A new public transport ticketing system, the Opal smartcard, was introduced in 2014, which made public transport more attractive. Major changes were made to bus routes in 2015, to allow construction of light rail along the CBD’s main thoroughfare (George Street).
At the same time, the state government demolished the College Street Cycleway, one of the busiest commuting routes in the city, to create space for more traffic.
The government announced steeply increased fines for cycling infringements, as well as plans to force people to carry ID when cycling. Police stepped up enforcement of even the most trivial of cycling offences. Despite these measures being justified on safety grounds, the cycling injury rate appears to have since increased.
This array of background factors highlights the importance of our natural experiment approach, and may explain why cycling rates fell in areas with no new infrastructure.
Although transport cycling (as opposed to sport cycling) is relatively safe, concerns about safety and fear of traffic are among the main reasons people give for not riding. A connected network of protected cycleways and quiet streets across a city allows people to get to more places by bicycle, without feeling intimidated by traffic.
This is the underlying philosophy of the City of Sydney’s cycleways strategy.
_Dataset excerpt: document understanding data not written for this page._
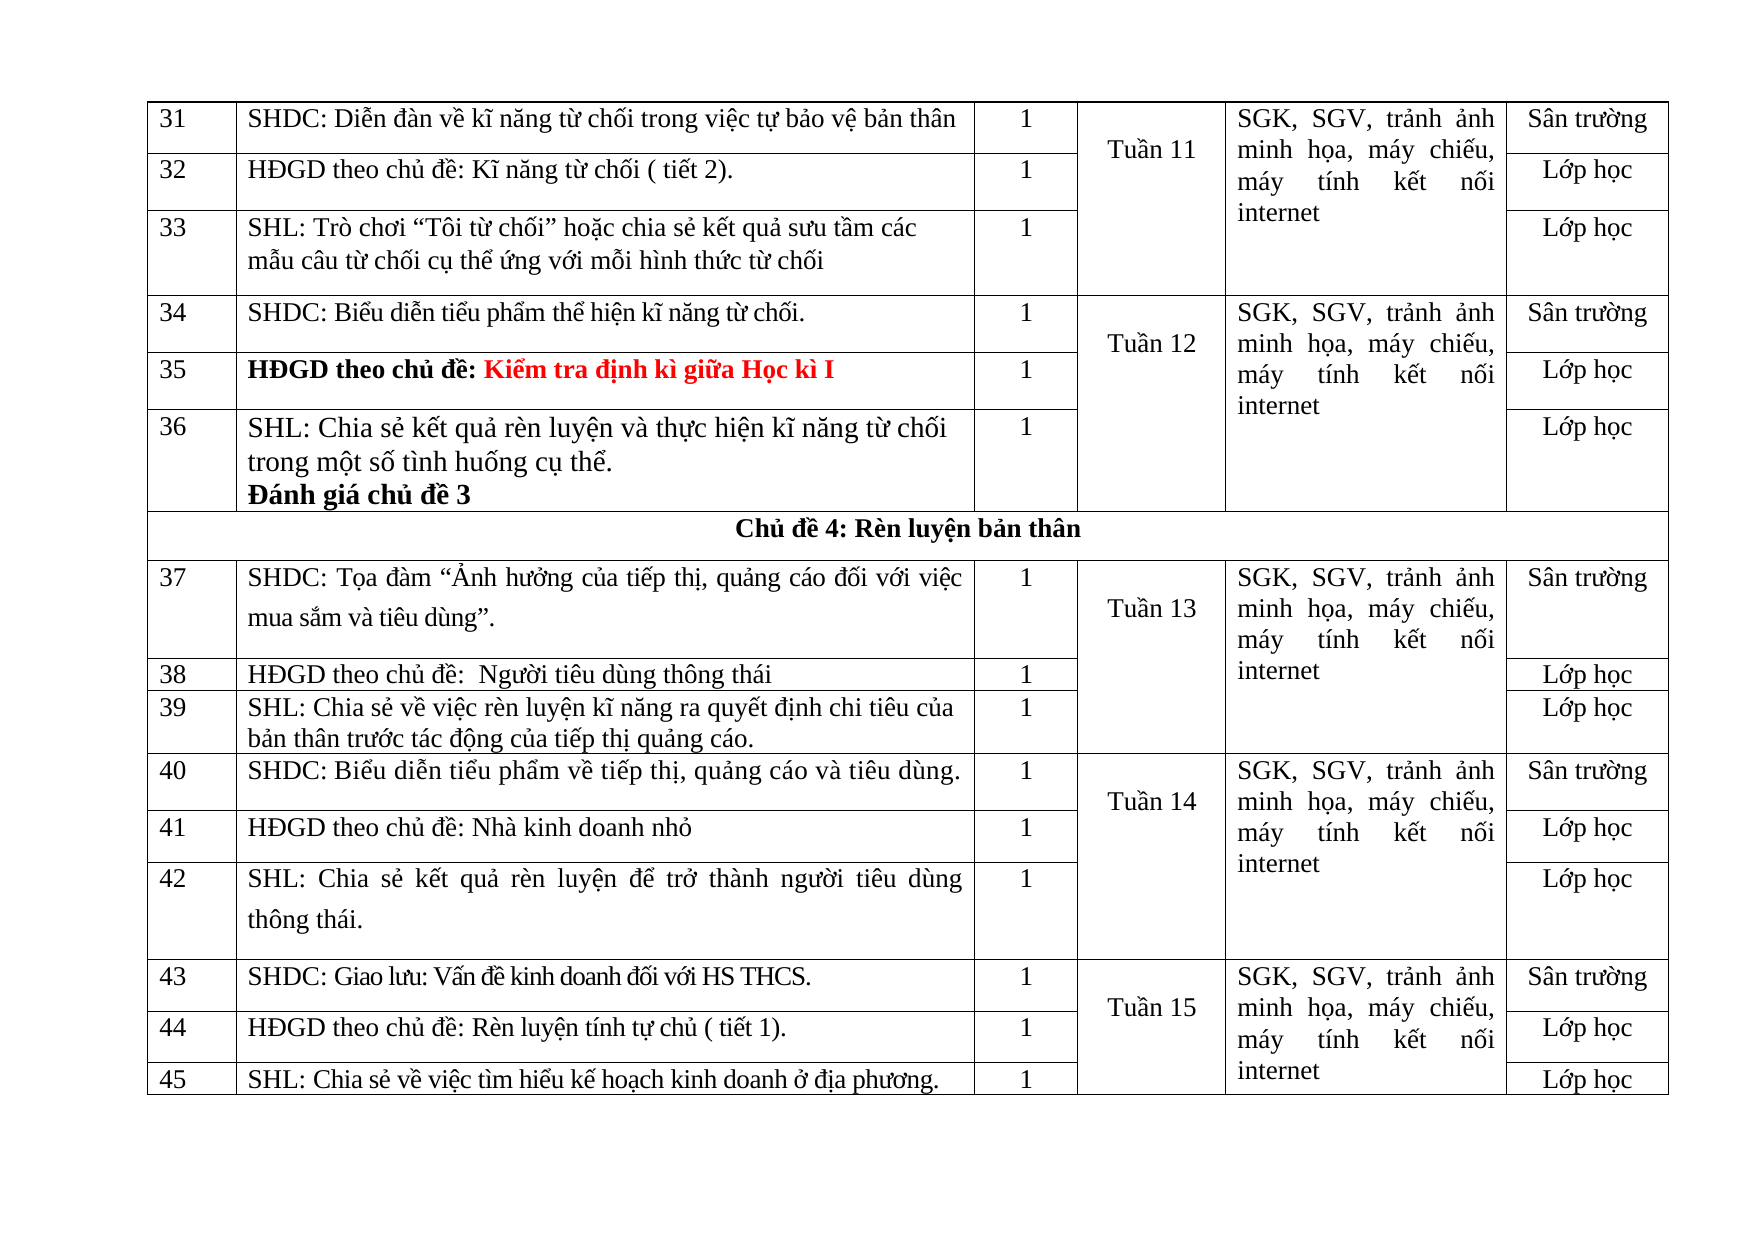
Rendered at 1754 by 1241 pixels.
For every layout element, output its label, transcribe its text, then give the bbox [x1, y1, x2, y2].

table_cell 1 [975, 960, 1077, 1011]
table_cell Lớp học [1507, 154, 1668, 210]
table_cell SHL: Chia sẻ kết quả rèn luyện và thực hiện kĩ năng từ chối trong một số tình huống cụ thể. Đánh giá chủ đề 3 [237, 410, 974, 511]
table_cell 1 [975, 754, 1077, 810]
table_cell 34 [148, 296, 236, 352]
table_cell 44 [148, 1012, 236, 1062]
table_cell 31 [148, 103, 236, 152]
table_cell SHL: Chia sẻ kết quả rèn luyện để trở thành người tiêu dùng thông thái. [237, 863, 974, 959]
table_cell Sân trường [1507, 561, 1668, 657]
table_cell SHDC: Diễn đàn về kĩ năng từ chối trong việc tự bảo vệ bản thân [237, 103, 974, 152]
table_cell 1 [975, 811, 1077, 862]
table_cell 1 [975, 659, 1077, 690]
table_cell SHL: Trò chơi “Tôi từ chối” hoặc chia sẻ kết quả sưu tầm các mẫu câu từ chối cụ thể ứng với mỗi hình thức từ chối [237, 211, 974, 294]
table_cell Sân trường [1507, 754, 1668, 810]
table_cell 1 [975, 410, 1077, 511]
table_cell 35 [148, 353, 236, 409]
table_cell Chủ đề 4: Rèn luyện bản thân [148, 512, 1668, 560]
table_cell SGK, SGV, trảnh ảnh minh họa, máy chiếu, máy tính kết nối internet [1226, 561, 1506, 753]
table_cell SHDC: Tọa đàm “Ảnh hưởng của tiếp thị, quảng cáo đối với việc mua sắm và tiêu dùng”. [237, 561, 974, 657]
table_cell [237, 1063, 974, 1094]
table_cell 38 [148, 659, 236, 690]
table_cell 1 [975, 1063, 1077, 1094]
table_cell HĐGD theo chủ đề: Rèn luyện tính tự chủ ( tiết 1). [237, 1012, 974, 1062]
table_cell Lớp học [1507, 811, 1668, 862]
table_cell SGK, SGV, trảnh ảnh minh họa, máy chiếu, máy tính kết nối internet [1226, 754, 1506, 959]
table_cell Lớp học [1507, 211, 1668, 294]
table_cell Lớp học [1507, 1012, 1668, 1062]
table_cell Lớp học [1507, 691, 1668, 753]
table_cell Lớp học [1507, 863, 1668, 959]
table_cell 1 [975, 211, 1077, 294]
table_cell HĐGD theo chủ đề: Kiểm tra định kì giữa Học kì I [237, 353, 974, 409]
table_cell 45 [148, 1063, 236, 1094]
table_cell 39 [148, 691, 236, 753]
table_cell 40 [148, 754, 236, 810]
table_cell 33 [148, 211, 236, 294]
table_cell 36 [148, 410, 236, 511]
table_cell Tuần 14 [1078, 754, 1225, 959]
table_cell 37 [148, 561, 236, 657]
table_cell Tuần 12 [1078, 296, 1225, 511]
table_cell HĐGD theo chủ đề: Kĩ năng từ chối ( tiết 2). [237, 154, 974, 210]
table_cell Tuần 15 [1078, 960, 1225, 1094]
table_cell 41 [148, 811, 236, 862]
table_cell SGK, SGV, trảnh ảnh minh họa, máy chiếu, máy tính kết nối internet [1226, 296, 1506, 511]
table_cell 43 [148, 960, 236, 1011]
table_cell Sân trường [1507, 296, 1668, 352]
table_cell 1 [975, 296, 1077, 352]
table_cell Lớp học [1507, 659, 1668, 690]
table_cell HĐGD theo chủ đề: Người tiêu dùng thông thái [237, 659, 974, 690]
table_cell 32 [148, 154, 236, 210]
table_cell 1 [975, 1012, 1077, 1062]
table_cell 42 [148, 863, 236, 959]
table_cell HĐGD theo chủ đề: Nhà kinh doanh nhỏ [237, 811, 974, 862]
table_cell 1 [975, 154, 1077, 210]
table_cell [1226, 960, 1506, 1094]
table_cell Lớp học [1507, 410, 1668, 511]
table_cell 1 [975, 691, 1077, 753]
table_cell 1 [975, 353, 1077, 409]
table_cell 1 [975, 103, 1077, 152]
table_cell Sân trường [1507, 960, 1668, 1011]
table_cell 1 [975, 863, 1077, 959]
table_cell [1226, 103, 1506, 294]
table_cell SHDC: Biểu diễn tiểu phẩm về tiếp thị, quảng cáo và tiêu dùng. [237, 754, 974, 810]
table_cell Lớp học [1507, 353, 1668, 409]
table_cell SHL: Chia sẻ về việc rèn luyện kĩ năng ra quyết định chi tiêu của bản thân trước tác động của tiếp thị quảng cáo. [237, 691, 974, 753]
table_cell SHDC: Giao lưu: Vấn đề kinh doanh đối với HS THCS. [237, 960, 974, 1011]
table_cell 1 [975, 561, 1077, 657]
table_cell Tuần 13 [1078, 561, 1225, 753]
table_cell Lớp học [1507, 1063, 1668, 1094]
table_cell Tuần 11 [1078, 103, 1225, 294]
table_cell Sân trường [1507, 103, 1668, 152]
table_cell SHDC: Biểu diễn tiểu phẩm thể hiện kĩ năng từ chối. [237, 296, 974, 352]
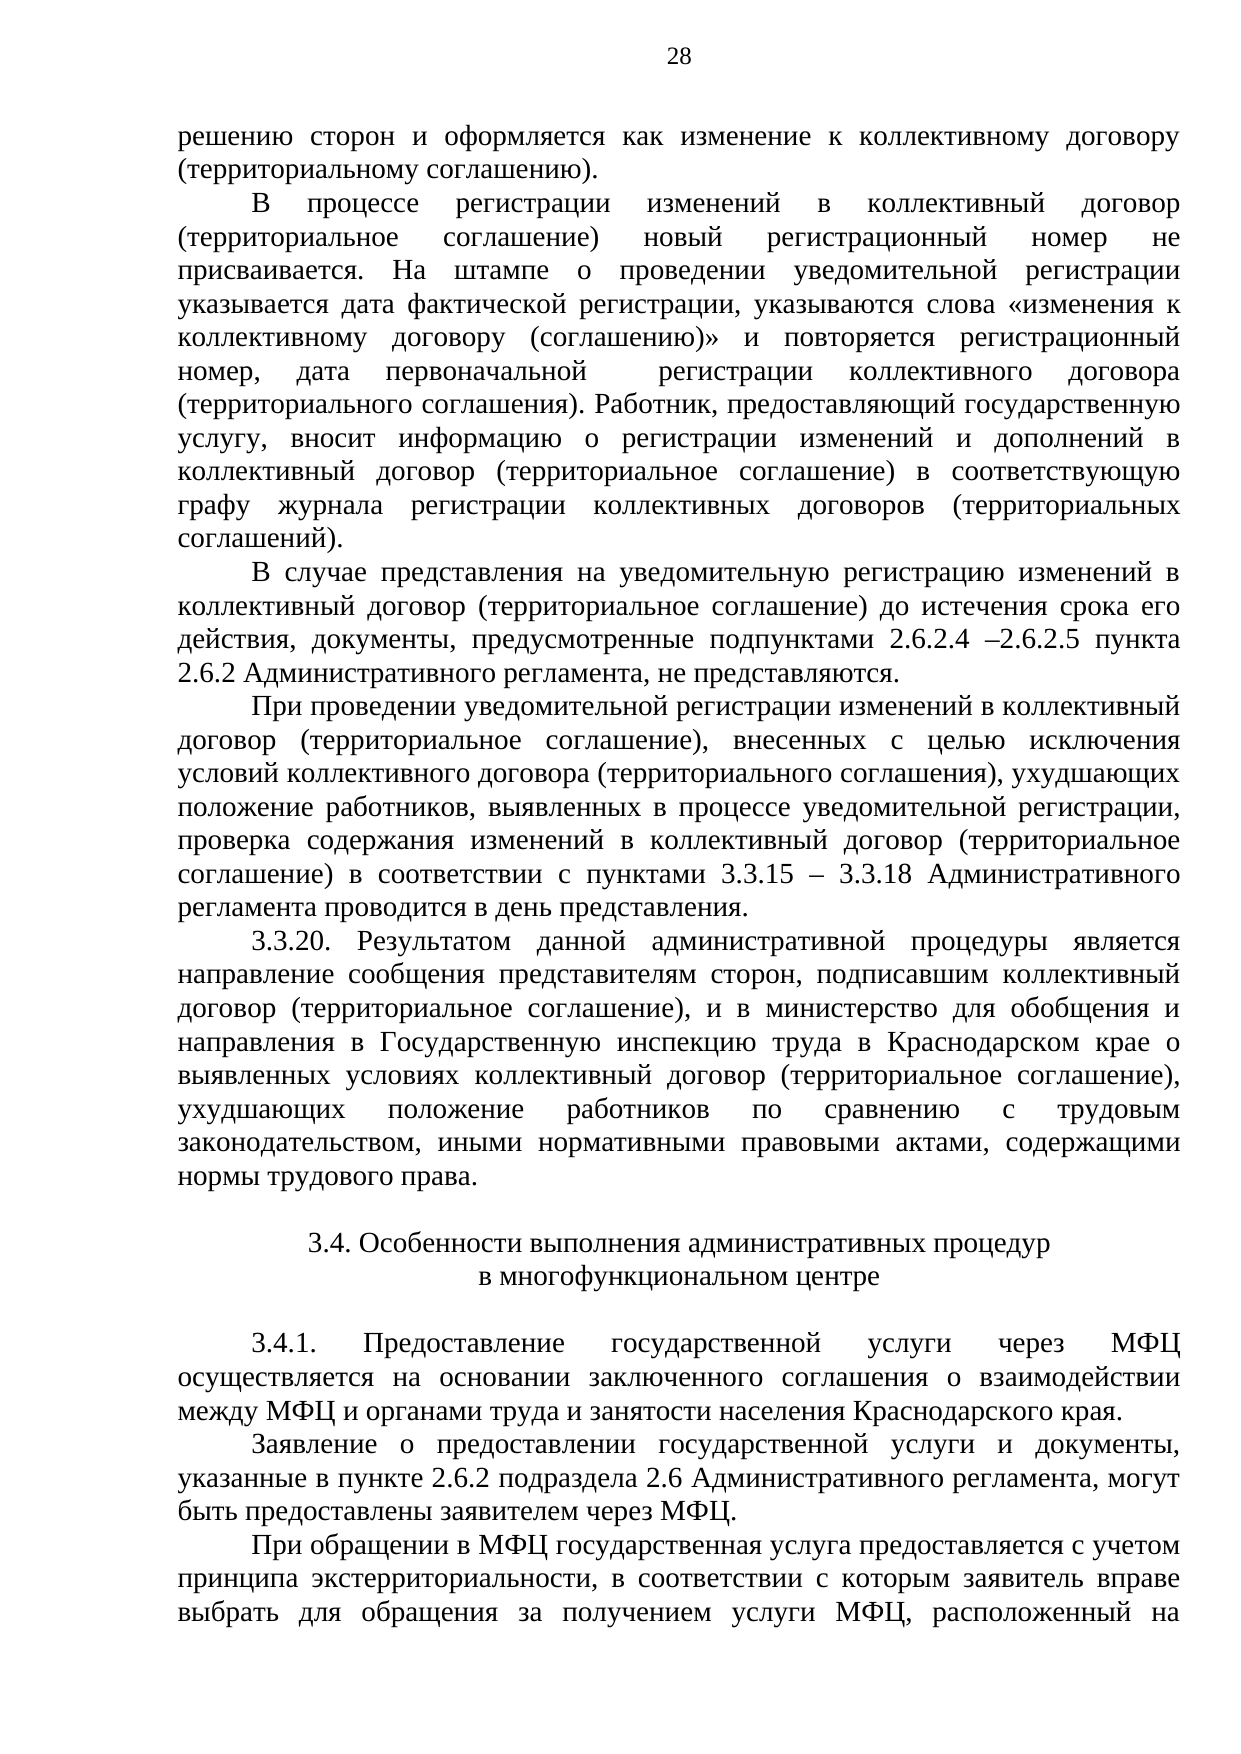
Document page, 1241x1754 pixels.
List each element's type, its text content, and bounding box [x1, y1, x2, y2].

text в многофункциональном центре [177, 1258, 1181, 1292]
text 3.4. Особенности выполнения административных процедур [177, 1225, 1181, 1258]
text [177, 1527, 1181, 1627]
text Заявление о предоставлении государственной услуги и документы, указанные в пункте 2.6.2 подраздела 2.6 Административного регламента, могут быть предоставлены заявителем через МФЦ. [177, 1426, 1181, 1527]
text В процессе регистрации изменений в коллективный договор (территориальное соглашение) новый регистрационный номер не присваивается. На штампе о проведении уведомительной регистрации указывается дата фактической регистрации, указываются слова «изменения к коллективному договору (соглашению)» и повторяется регистрационный номер, дата первоначальной регистрации коллективного договора (территориального соглашения). Работник, предоставляющий государственную услугу, вносит информацию о регистрации изменений и дополнений в коллективный договор (территориальное соглашение) в соответствующую графу журнала регистрации коллективных договоров (территориальных соглашений). [177, 185, 1181, 554]
text 3.3.20. Результатом данной административной процедуры является направление сообщения представителям сторон, подписавшим коллективный договор (территориальное соглашение), и в министерство для обобщения и направления в Государственную инспекцию труда в Краснодарском крае о выявленных условиях коллективный договор (территориальное соглашение), ухудшающих положение работников по сравнению с трудовым законодательством, иными нормативными правовыми актами, содержащими нормы трудового права. [177, 923, 1181, 1191]
text В случае представления на уведомительную регистрацию изменений в коллективный договор (территориальное соглашение) до истечения срока его действия, документы, предусмотренные подпунктами 2.6.2.4 –2.6.2.5 пункта 2.6.2 Административного регламента, не представляются. [177, 554, 1181, 688]
text 3.4.1. Предоставление государственной услуги через МФЦ осуществляется на основании заключенного соглашения о взаимодействии между МФЦ и органами труда и занятости населения Краснодарского края. [177, 1326, 1181, 1426]
text При проведении уведомительной регистрации изменений в коллективный договор (территориальное соглашение), внесенных с целью исключения условий коллективного договора (территориального соглашения), ухудшающих положение работников, выявленных в процессе уведомительной регистрации, проверка содержания изменений в коллективный договор (территориальное соглашение) в соответствии с пунктами 3.3.15 – 3.3.18 Административного регламента проводится в день представления. [177, 688, 1181, 923]
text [177, 118, 1181, 185]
It’s also the first step in enabling the average Australian to use a bike for everyday transport.
At a time when government spending on transport and health care is ballooning, our research shows a relatively small investment in cycling infrastructure could give many more people the option to make short trips by bicycle.
But it would help if legislators considered proven measures for protecting people who are considering cycling for transport. It appears punitive fines and heavy-handed policing simply drive them straight back onto crowded roads and trains – while doing little or nothing to improve safety.